O termo timpanite refere-se a uma distensão abdominal muito significativa.

Isso é resultado da presença de grande quantidade de gases intestinais ou provenientes de certas peritonites.

Técnica

  • La Laparotomia (do grego lapara: parte inferior das costas e tomo: seção) é a incisão cirúrgica da parede do abdômen e do peritônio.
  • A incisão de Pfannenstiel desenvolvida em 1900 é uma técnica cirúrgica (tipo laparotomia) realizada acima do púbis. Isso é mais frequentemente usado para fins estéticos. Durante esta intervenção os planos superficiais são seccionados, seguindo um percurso ligeiramente mais curvo e com maior concavidade.
  • Incisão de Mac Burney desenvolvido pela americana Mc Burney nascido em 1845, falecido em 1914, é uma incisão chamada de “plano cruzado” que é realizada durante apendicectomia. Ele permite que você abra obliquamente, a aponeurose do músculo oblíquo maior e transversalmente ao músculo do oblíquo menor, separando suas fibras. A abertura do transversal, também é feito obliquamente, o do peritônio verticalmente. Ao cruzar as linhas de sutura, o cirurgião evita hérnia incisional que pode ocorrer após o procedimento cirúrgico.

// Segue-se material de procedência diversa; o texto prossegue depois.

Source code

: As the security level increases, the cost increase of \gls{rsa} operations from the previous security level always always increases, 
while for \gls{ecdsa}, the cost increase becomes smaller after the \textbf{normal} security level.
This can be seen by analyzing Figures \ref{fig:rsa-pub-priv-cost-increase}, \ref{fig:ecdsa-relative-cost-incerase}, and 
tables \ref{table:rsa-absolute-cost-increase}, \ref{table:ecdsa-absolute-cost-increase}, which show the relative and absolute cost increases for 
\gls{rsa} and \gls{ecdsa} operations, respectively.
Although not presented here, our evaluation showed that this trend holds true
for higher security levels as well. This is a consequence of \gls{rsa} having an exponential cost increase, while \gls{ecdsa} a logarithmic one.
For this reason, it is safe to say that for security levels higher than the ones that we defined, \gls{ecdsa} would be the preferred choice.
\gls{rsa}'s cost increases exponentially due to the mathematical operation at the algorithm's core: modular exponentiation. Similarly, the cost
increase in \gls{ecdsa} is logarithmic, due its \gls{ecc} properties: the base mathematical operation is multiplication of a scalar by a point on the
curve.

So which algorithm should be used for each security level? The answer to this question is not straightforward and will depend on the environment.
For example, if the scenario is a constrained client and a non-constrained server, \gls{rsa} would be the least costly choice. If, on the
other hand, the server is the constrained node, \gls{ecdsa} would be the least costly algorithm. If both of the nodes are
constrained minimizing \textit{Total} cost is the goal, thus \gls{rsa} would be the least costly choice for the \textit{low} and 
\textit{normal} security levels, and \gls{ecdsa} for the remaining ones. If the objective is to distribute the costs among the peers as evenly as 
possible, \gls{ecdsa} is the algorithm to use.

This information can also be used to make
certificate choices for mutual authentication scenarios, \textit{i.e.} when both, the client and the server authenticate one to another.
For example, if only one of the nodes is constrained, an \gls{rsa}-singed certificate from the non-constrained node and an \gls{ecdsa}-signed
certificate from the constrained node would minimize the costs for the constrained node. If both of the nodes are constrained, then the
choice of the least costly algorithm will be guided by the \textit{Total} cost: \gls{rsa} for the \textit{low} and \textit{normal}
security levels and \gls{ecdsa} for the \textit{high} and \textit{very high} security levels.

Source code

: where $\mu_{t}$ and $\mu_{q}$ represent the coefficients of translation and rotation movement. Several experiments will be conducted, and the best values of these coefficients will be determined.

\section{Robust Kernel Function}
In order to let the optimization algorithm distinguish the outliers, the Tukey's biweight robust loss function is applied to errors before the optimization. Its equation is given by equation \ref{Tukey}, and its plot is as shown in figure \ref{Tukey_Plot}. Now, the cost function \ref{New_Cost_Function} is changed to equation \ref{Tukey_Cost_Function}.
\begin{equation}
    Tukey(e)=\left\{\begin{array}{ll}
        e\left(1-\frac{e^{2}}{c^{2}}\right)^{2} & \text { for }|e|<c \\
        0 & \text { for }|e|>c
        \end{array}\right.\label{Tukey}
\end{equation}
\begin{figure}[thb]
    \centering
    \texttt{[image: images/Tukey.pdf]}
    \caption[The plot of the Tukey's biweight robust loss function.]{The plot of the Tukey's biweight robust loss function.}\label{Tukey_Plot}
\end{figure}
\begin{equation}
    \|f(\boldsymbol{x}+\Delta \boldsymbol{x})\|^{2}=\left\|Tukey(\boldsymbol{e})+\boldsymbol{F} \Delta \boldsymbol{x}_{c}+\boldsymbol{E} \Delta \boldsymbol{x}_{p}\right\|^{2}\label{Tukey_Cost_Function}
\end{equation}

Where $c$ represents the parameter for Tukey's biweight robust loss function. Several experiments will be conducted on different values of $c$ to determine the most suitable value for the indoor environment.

O adjetivo transperitoneal refere-se a tudo o que passa através do peritônio. Este termo descreve o método de acesso a certos órgãos localizados profundamente no abdômen. É o caso, entre outros, dos rins e do pâncreas . O acesso a eles é feito por meio de uma laparotomia.

Traição

Traição

Quando não há complicações ou sintomas que interfiram na vida normal, o tratamento é opcional.

A presença de aderências exige, no entanto, em certos casos, a sua libertação cirúrgica, uma após a outra, irrigando-as com soro fisiológico.

A remoção de um segmento do cólon, quando há periviscerite estenosante (ver acima), às vezes é inevitável.

Um abscesso retroperitoneal é uma complicação da apendicite, que é a inflamação do apêndice. Esse tipo de condição também pode resultar de uma perfuração do estômago ou intestino (em casos de diverticulite) ou de tumores. Infecções intestinais ou pancreatite também podem levar a um abscesso retroperitoneal.

Os principais sintomas dessa condição gastrointestinal são o início de hipertermia (febre) acompanhada de dor abdominal e dor em ambos os quadris e coxas. Exames paraclínicos , e mais especificamente tomografias computadorizadas, auxiliam no diagnóstico. O tratamento inicial envolve a drenagem do abscesso (intervenção cirúrgica) seguida de antibioticoterapia.

Hemoperitônio refere-se ao acúmulo de sangue dentro do peritônio. Retroperitonite calosa é uma peritonite crônica localizada na cavidade peritoneal menor . Sua principal característica é o espessamento esclerótico (perda de elasticidade) do peritônio. É uma complicação da linitis plástica , um tipo específico de câncer, representando aproximadamente 5% dos cânceres de estômago e correspondendo a um adenocarcinoma indiferenciado .

O quiloperitônio, também chamado de ascite quilosa , é um extravasamento de quilo para o interior do peritônio. O quilo é o conteúdo líquido do intestino, constituído por alimentos digeridos prontos para serem absorvidos.

O tumor de Nelaton é um teratoma localizado entre o peritônio e os músculos da parede abdominal. Um disembrioma, teratoma ou embrioma é um tumor composto por células malignas ou benignas, com uma aparência que lembra os estágios do desenvolvimento embrionário.

O coleperitônio é um extravasamento de bile para o peritônio. Essa condição ocorre com mais frequência após um trauma ou após a ruptura de um cisto hepático ( cisto hidático ) , entre outras causas.